[EXCERPT — start]
Discovery, synthesis, and in vitro evaluation of a novel bioactive peptide for ACE and DPP-IV inhibitory activity

Biologically active or bioactive peptides are unique amino acid sequences found encrypted in food proteins. These peptides, upon hydrolysis, can exert positive physiological effects on human health, different from that of their native protein. These effects are brought about by their interaction with specific targets in the body, thereby, mimicking physiologically relevant peptides. Peptides are derived from food proteins, they are popular natural alternatives for the management of common metabolic disorders. In the present study, we aimed to identify bioactive peptide sequences (less than 3 kDa) from fat globule membrane protein (FGMP) hydrolysates of buffalo colostrum using a combination of empirical, computational and in vitro methods. The empirical approach aided in the identification of 89 FGMP peptides (m/z-415 to 2939) which were annotated and profiled for bioactivity. Few lead peptides were analyzed by molecular docking for the inhibitory potential of Angiotensin Converting Enzyme (ACE) and Dipeptidyl Peptidase-IV (DPP-IV). A heptapeptide (m/z-723.3) synthesized was found to inhibit ACE (IC₅₀: 74.27 μM) and DPP-IV (IC₅₀: 3.83 mM).
[EXCERPT — finish]
[DATASET RECORDS — start]
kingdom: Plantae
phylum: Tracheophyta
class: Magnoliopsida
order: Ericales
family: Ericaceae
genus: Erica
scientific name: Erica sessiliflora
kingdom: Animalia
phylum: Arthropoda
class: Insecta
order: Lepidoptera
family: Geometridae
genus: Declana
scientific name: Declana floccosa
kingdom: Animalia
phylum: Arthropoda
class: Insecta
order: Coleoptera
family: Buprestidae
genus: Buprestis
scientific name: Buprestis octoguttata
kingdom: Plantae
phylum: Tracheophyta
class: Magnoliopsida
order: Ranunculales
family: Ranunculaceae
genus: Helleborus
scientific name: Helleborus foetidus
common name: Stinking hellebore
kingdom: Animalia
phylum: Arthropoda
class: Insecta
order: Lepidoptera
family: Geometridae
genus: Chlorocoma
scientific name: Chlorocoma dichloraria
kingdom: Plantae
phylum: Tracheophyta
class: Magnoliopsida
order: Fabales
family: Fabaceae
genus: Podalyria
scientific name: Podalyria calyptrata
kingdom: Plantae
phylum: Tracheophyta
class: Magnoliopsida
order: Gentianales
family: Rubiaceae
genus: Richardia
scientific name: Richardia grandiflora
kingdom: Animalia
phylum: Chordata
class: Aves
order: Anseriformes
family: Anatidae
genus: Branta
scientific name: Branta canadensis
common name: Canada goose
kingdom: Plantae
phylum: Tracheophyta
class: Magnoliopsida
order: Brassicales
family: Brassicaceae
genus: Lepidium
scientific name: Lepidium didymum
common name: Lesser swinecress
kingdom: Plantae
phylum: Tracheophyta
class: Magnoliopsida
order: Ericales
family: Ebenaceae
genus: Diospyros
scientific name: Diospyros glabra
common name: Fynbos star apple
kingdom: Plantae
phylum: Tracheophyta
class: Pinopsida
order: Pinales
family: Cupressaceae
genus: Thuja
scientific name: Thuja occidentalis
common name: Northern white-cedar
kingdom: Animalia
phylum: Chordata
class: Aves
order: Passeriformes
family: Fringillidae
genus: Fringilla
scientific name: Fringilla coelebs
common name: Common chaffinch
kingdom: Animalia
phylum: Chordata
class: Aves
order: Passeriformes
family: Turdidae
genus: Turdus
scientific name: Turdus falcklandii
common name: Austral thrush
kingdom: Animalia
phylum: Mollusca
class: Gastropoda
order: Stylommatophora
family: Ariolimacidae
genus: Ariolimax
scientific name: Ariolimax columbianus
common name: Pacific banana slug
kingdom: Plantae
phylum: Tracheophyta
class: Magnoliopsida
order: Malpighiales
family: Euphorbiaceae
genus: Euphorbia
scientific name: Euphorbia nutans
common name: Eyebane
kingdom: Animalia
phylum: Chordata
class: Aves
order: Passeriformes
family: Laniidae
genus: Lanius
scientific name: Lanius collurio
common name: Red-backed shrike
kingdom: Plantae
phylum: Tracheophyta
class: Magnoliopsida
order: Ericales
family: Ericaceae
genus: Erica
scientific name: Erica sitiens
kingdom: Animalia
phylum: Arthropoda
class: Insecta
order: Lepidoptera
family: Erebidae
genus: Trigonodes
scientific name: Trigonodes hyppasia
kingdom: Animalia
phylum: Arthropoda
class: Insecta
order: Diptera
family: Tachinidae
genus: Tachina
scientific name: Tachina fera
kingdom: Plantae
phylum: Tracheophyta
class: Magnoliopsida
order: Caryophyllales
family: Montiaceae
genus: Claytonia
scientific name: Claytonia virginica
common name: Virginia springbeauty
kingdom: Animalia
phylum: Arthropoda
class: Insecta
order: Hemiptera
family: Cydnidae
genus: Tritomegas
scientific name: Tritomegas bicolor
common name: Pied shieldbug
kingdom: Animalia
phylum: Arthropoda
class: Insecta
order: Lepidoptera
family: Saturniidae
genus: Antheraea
[DATASET RECORDS — finish]
→ **TASK A**
Which three kinds of methods does the peptide abstract say were combined to identify the peptide sequences?
→ **TASK B**
What ACE IC₅₀ does the peptide abstract report for the synthesized heptapeptide?
→ **TASK C**
Does each statement agree with the peptide abstract? Answer yes or no for each. (i) The empirical approach identified 89 FGMP peptides. (ii) The hydrolysates were made from cow colostrum. (iii) The study sought peptide sequences larger than 3 kDa.
Answer from the peptide abstract only, not the entries.

→ **WORKED SOLUTION A**
Empirical, computational and in vitro

→ **WORKED SOLUTION B**
74.27 μM

→ **WORKED SOLUTION C**
(i) Yes: "The empirical approach aided in the identification of 89 FGMP peptides"
(ii) No: "fat globule membrane protein (FGMP) hydrolysates of buffalo colostrum"
(iii) No: "bioactive peptide sequences (less than 3 kDa)"